00000030: 14 15 16 17 18 19 1a 1b 1c 1d 1e 1f 64 | ..

..........d

--------- END OF PACKET ---------

192.168.10.38 NO response received -- 1000ms

Routing is obviously working as you can get to the internet from the 10 network. Are you sure these hosts are pingable, can you ping them from the same network?

Yup,

Host are pingable.

Example

HostA can ping HostB on 192.168.10.0 network

Server can ping Hosts on 192.168.10.0 network

Hosts can ping both interfaces of PIX

PIX can ping nur Hosts on 192.168.5.0 network

but cannot ping 192.168.10.0 network including 192.168.10.200(RRAS server)

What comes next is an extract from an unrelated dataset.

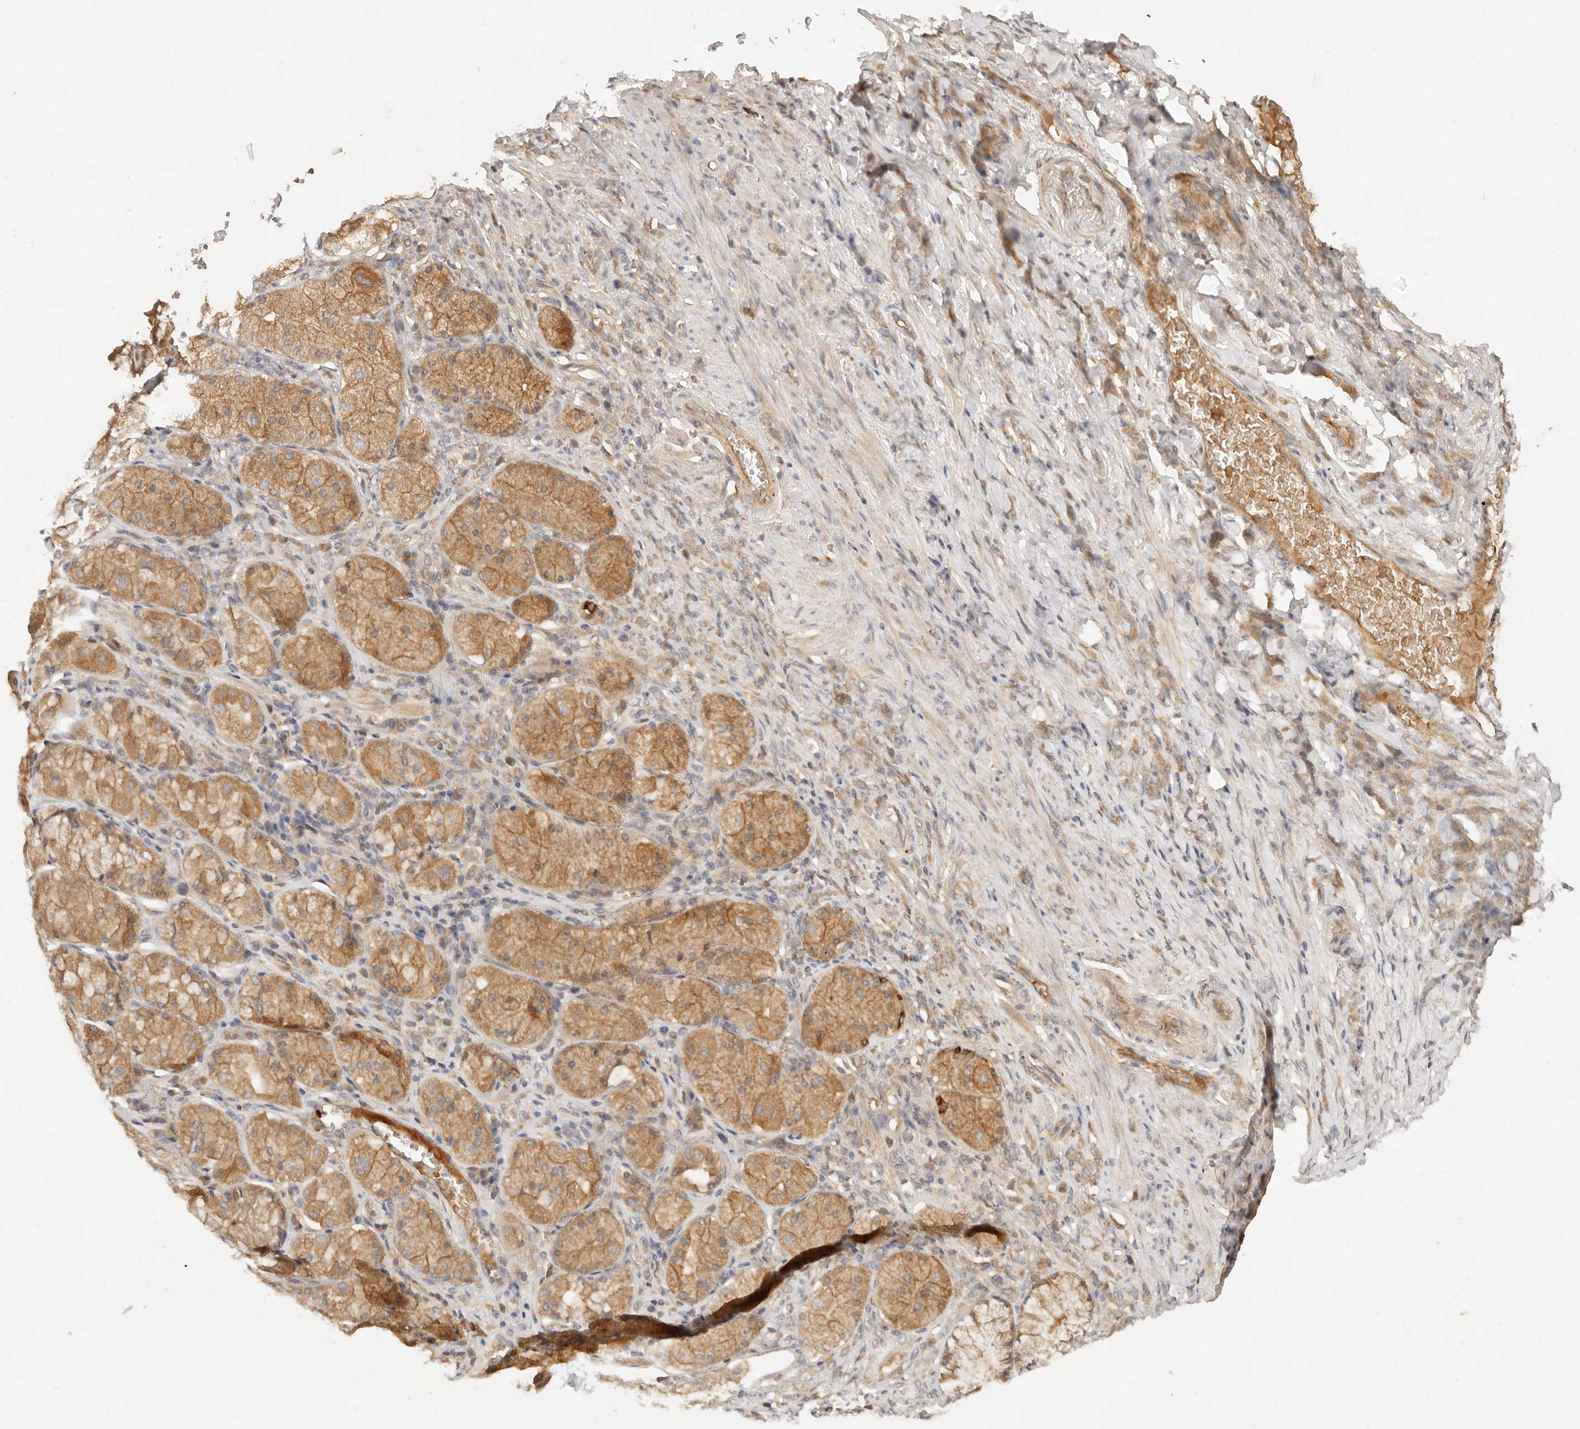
{"staining": {"intensity": "moderate", "quantity": ">75%", "location": "cytoplasmic/membranous"}, "tissue": "stomach cancer", "cell_type": "Tumor cells", "image_type": "cancer", "snomed": [{"axis": "morphology", "description": "Normal tissue, NOS"}, {"axis": "morphology", "description": "Adenocarcinoma, NOS"}, {"axis": "topography", "description": "Stomach"}], "caption": "Protein analysis of adenocarcinoma (stomach) tissue displays moderate cytoplasmic/membranous positivity in about >75% of tumor cells.", "gene": "FREM2", "patient": {"sex": "male", "age": 82}}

Also Server can ping both networks.

Network

=======

PIX(5.254)----(5.200)RRAS Server 2003(10.200)----(10.38)HostA----(10.40)HostB

|

HostC(5.10)

What is HostC connecting to in your diagram?

just for test purposes...

Hi

Okay this is getting very confusing :-).

Basically a ping from a client on 192.168.10.x will get a reply from the pix inside interface but the if the ping is initiated from the pix it doesn't work.

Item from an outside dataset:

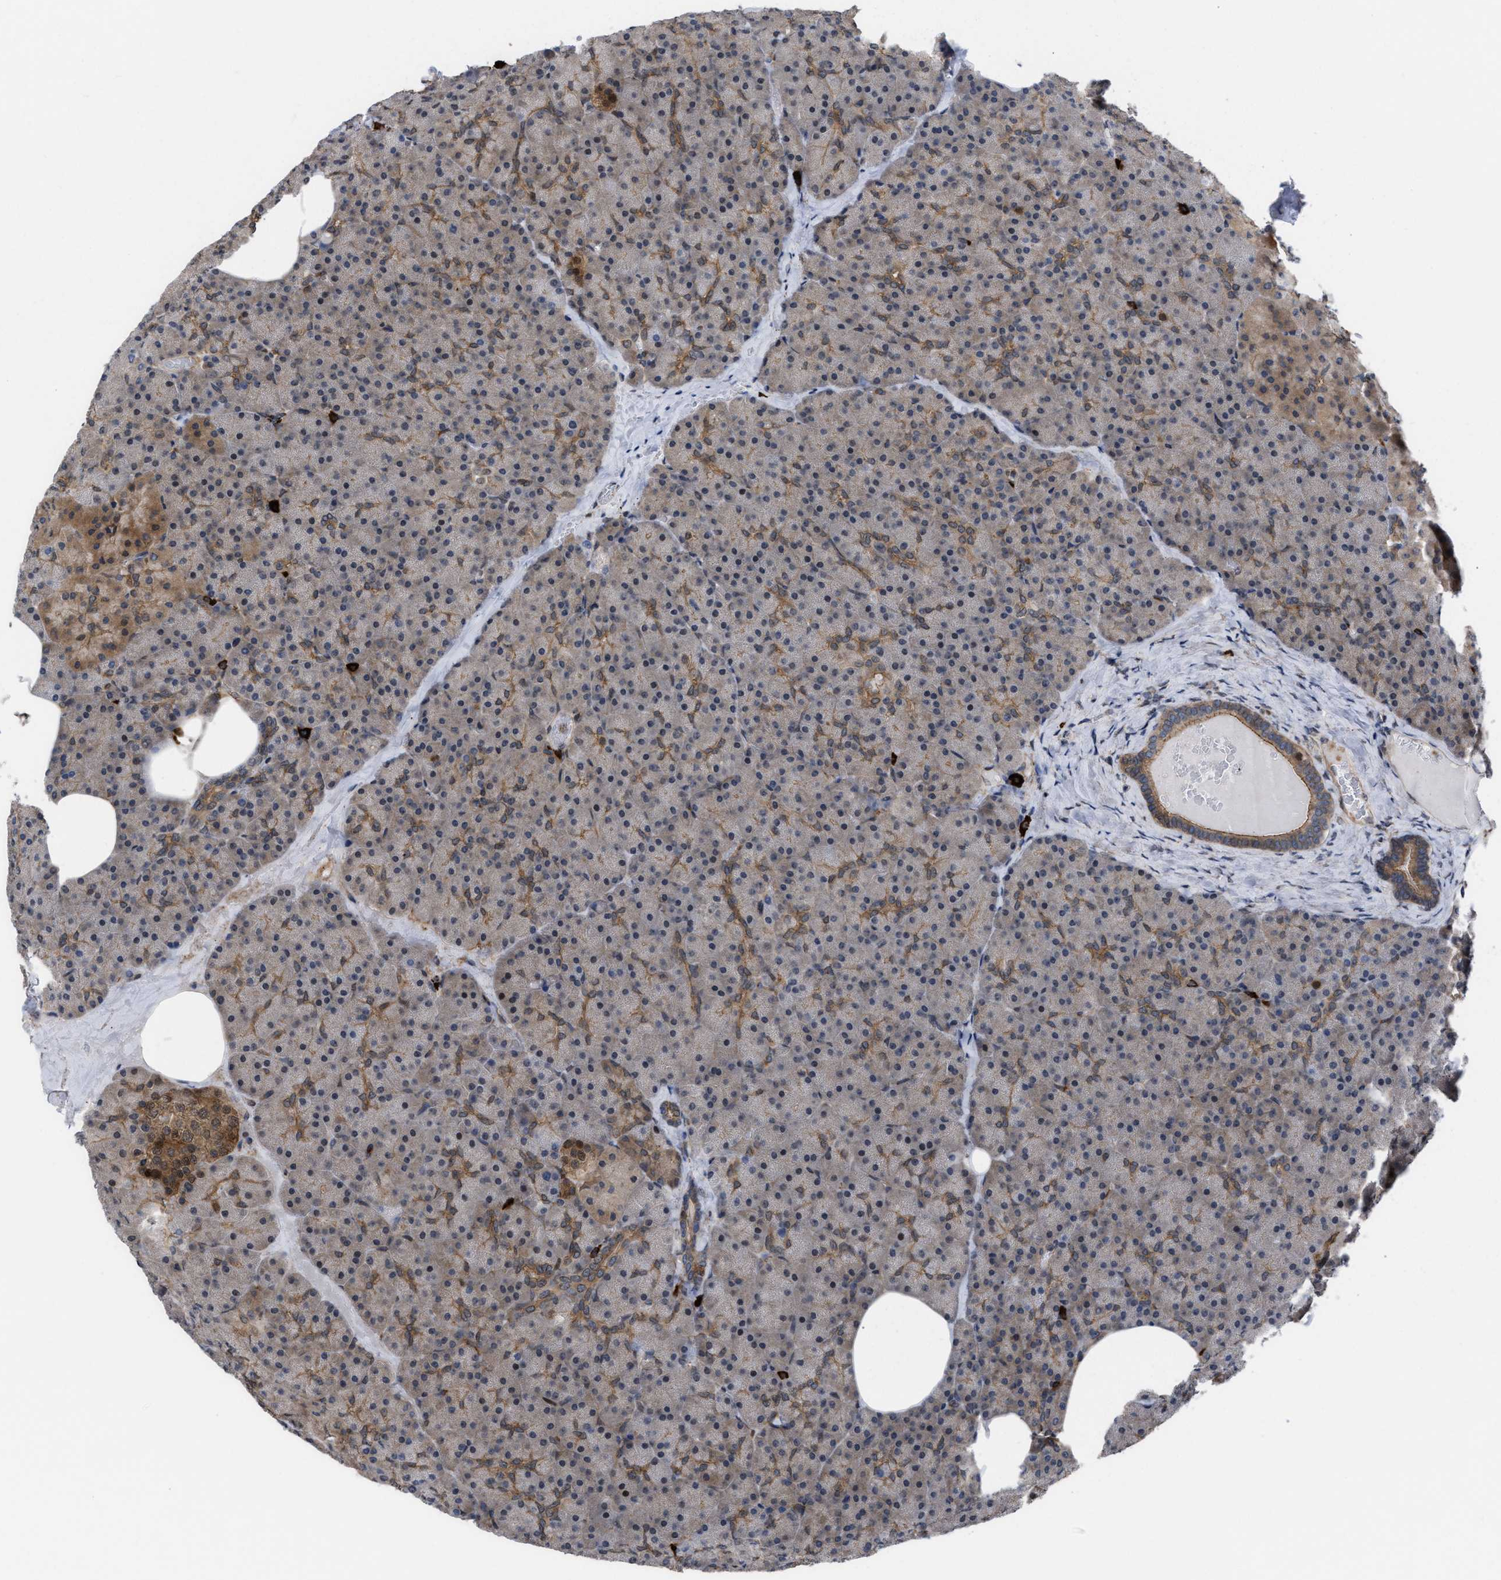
{"staining": {"intensity": "moderate", "quantity": "25%-75%", "location": "cytoplasmic/membranous"}, "tissue": "pancreas", "cell_type": "Exocrine glandular cells", "image_type": "normal", "snomed": [{"axis": "morphology", "description": "Normal tissue, NOS"}, {"axis": "morphology", "description": "Carcinoid, malignant, NOS"}, {"axis": "topography", "description": "Pancreas"}], "caption": "Immunohistochemistry staining of normal pancreas, which reveals medium levels of moderate cytoplasmic/membranous positivity in approximately 25%-75% of exocrine glandular cells indicating moderate cytoplasmic/membranous protein staining. The staining was performed using DAB (3,3'-diaminobenzidine) (brown) for protein detection and nuclei were counterstained in hematoxylin (blue).", "gene": "TP53BP2", "patient": {"sex": "female", "age": 35}}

Do you have type of firewall on your 192.168.10.x clients that could be stopping this. unlikely as the pix can ping the 192.168.5.x addresses.

Only other thing i can think of at the moment is are there any settings in the RRAS configuration that would be stopping this.

What happens when you try and ping from a client in the 192.168.5.x network to a client in the 192.168.10.x network ?

Jon

It's very strange i know.

ping from a client in the 192.168.5.x network to a client in the 192.168.10.x network NOT WORKING!!!

ping from a client in the 192.168.10.x network to a client in the 192.168.5.x network WORKING (also can access resources ie:shared folders on 5.x client)

somehow routing or pinging works one-way

I'll stop all firewall, antivirus activities.